The Situation
A single user’s laptop at a large pharmaceutical company was infected with CryptoLocker ransomware.
This malware encrypts the user’s files and withholds the encryption key until you pay the ransom amount. The laptop was connected to the corporate network which allowed the malware to infect a CIFS volume which was set up as a file share on a NetApp FAS. The malware was able to infiltrate the file share and encrypt the majority of the files. The IT team was not notified of the infection until after the backup retention period had expired, meaning that the backup contained only encrypted data. The total impact resulted in inaccessible data on:
- 46 drives
- 1 aggregate
- 1 volume infected on a RAID-DP
To perform the recovery, the aggregate needed to be taken offline, which affected 17 volumes in total.
The Solution
The customer brought their 46 drives into our New Jersey lab for evaluation and Ontrack engineers got to work on a solution.

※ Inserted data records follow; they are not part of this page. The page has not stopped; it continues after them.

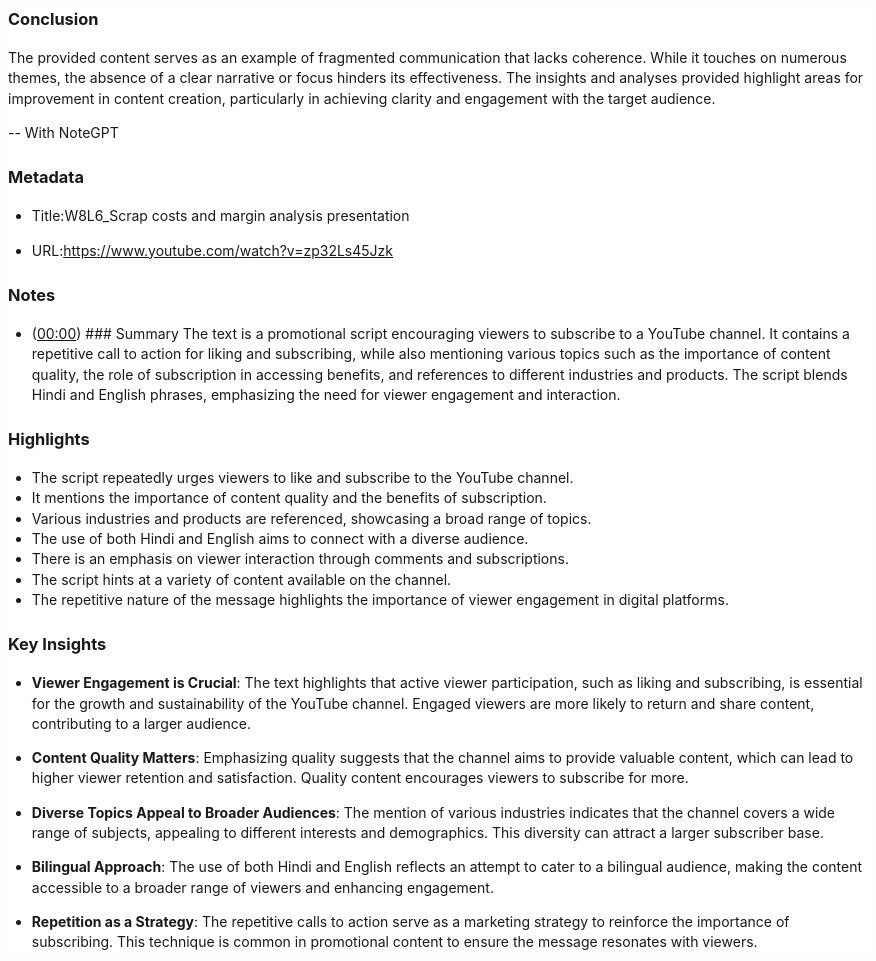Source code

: 
### Conclusion

The provided content serves as an example of fragmented communication that lacks coherence. While it touches on numerous themes, the absence of a clear narrative or focus hinders its effectiveness. The insights and analyses provided highlight areas for improvement in content creation, particularly in achieving clarity and engagement with the target audience.

-- With NoteGPT

### Metadata

- Title:W8L6_Scrap costs and margin analysis presentation

- URL:<https://www.youtube.com/watch?v=zp32Ls45Jzk>

### Notes

- ([00:00](https://www.youtube.com/watch?v=zp32Ls45Jzk&t=0s)) ### Summary
The text is a promotional script encouraging viewers to subscribe to a YouTube channel. It contains a repetitive call to action for liking and subscribing, while also mentioning various topics such as the importance of content quality, the role of subscription in accessing benefits, and references to different industries and products. The script blends Hindi and English phrases, emphasizing the need for viewer engagement and interaction.

### Highlights

- The script repeatedly urges viewers to like and subscribe to the YouTube channel.
- It mentions the importance of content quality and the benefits of subscription.
- Various industries and products are referenced, showcasing a broad range of topics.
- The use of both Hindi and English aims to connect with a diverse audience.
- There is an emphasis on viewer interaction through comments and subscriptions.
- The script hints at a variety of content available on the channel.
- The repetitive nature of the message highlights the importance of viewer engagement in digital platforms.

### Key Insights

- **Viewer Engagement is Crucial**: The text highlights that active viewer participation, such as liking and subscribing, is essential for the growth and sustainability of the YouTube channel. Engaged viewers are more likely to return and share content, contributing to a larger audience.
  
- **Content Quality Matters**: Emphasizing quality suggests that the channel aims to provide valuable content, which can lead to higher viewer retention and satisfaction. Quality content encourages viewers to subscribe for more.

- **Diverse Topics Appeal to Broader Audiences**: The mention of various industries indicates that the channel covers a wide range of subjects, appealing to different interests and demographics. This diversity can attract a larger subscriber base.

- **Bilingual Approach**: The use of both Hindi and English reflects an attempt to cater to a bilingual audience, making the content accessible to a broader range of viewers and enhancing engagement.

- **Repetition as a Strategy**: The repetitive calls to action serve as a marketing strategy to reinforce the importance of subscribing. This technique is common in promotional content to ensure the message resonates with viewers.
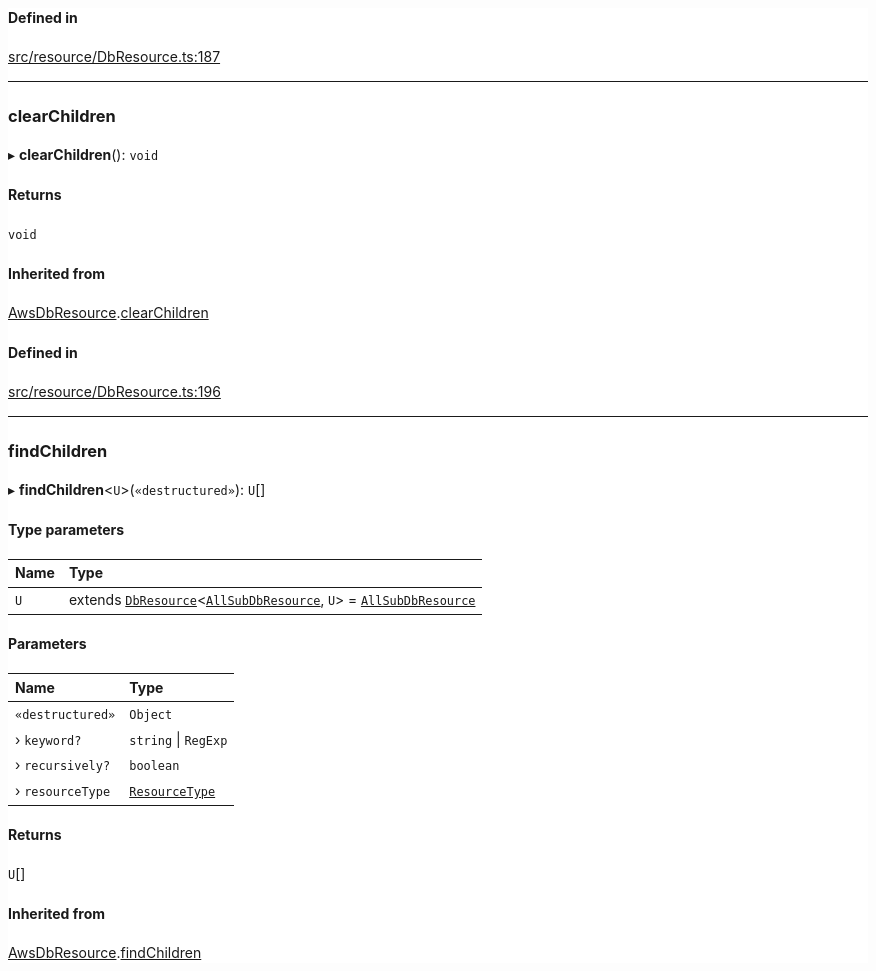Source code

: #### Defined in

[src/resource/DbResource.ts:187](https://github.com/l-v-yonsama/db-drivers/blob/bcd433a5c4453aa15ded63aa1500ddf16647d682/src/resource/DbResource.ts#L187)

___

### clearChildren

▸ **clearChildren**(): `void`

#### Returns

`void`

#### Inherited from

[AwsDbResource](AwsDbResource.md).[clearChildren](AwsDbResource.md#clearchildren)

#### Defined in

[src/resource/DbResource.ts:196](https://github.com/l-v-yonsama/db-drivers/blob/bcd433a5c4453aa15ded63aa1500ddf16647d682/src/resource/DbResource.ts#L196)

___

### findChildren

▸ **findChildren**\<`U`\>(`«destructured»`): `U`[]

#### Type parameters

| Name | Type |
| :------ | :------ |
| `U` | extends [`DbResource`](DbResource.md)\<[`AllSubDbResource`](../modules.md#allsubdbresource), `U`\> = [`AllSubDbResource`](../modules.md#allsubdbresource) |

#### Parameters

| Name | Type |
| :------ | :------ |
| `«destructured»` | `Object` |
| › `keyword?` | `string` \| `RegExp` |
| › `recursively?` | `boolean` |
| › `resourceType` | [`ResourceType`](../modules.md#resourcetype) |

#### Returns

`U`[]

#### Inherited from

[AwsDbResource](AwsDbResource.md).[findChildren](AwsDbResource.md#findchildren)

The engineering team from Ontrack:
- Virtually rebuilt the RAID groups which were strewn across 10 different shelves
- Virtually rebuilt the aggregate
- Virtually rebuilt the critical volume
An additional challenge on this recovery was that the aggregate was in use for two weeks after the incident occurred which resulted in some data being overwritten.
The Resolution
Ontrack was able to virtually rebuild the volume containing the CIFS share and encrypted data.
Leveraging NetApp’s proprietary OS (OnTap) and file system (WAFL), Ontrack engineers used multiple consistency points to “walk back” in time to find and merge unencrypted copies of the critical data to return to the customer. This type of ransomware recovery is only possible on storage like NetApp’s FAS because of the way the data is stored on the volume.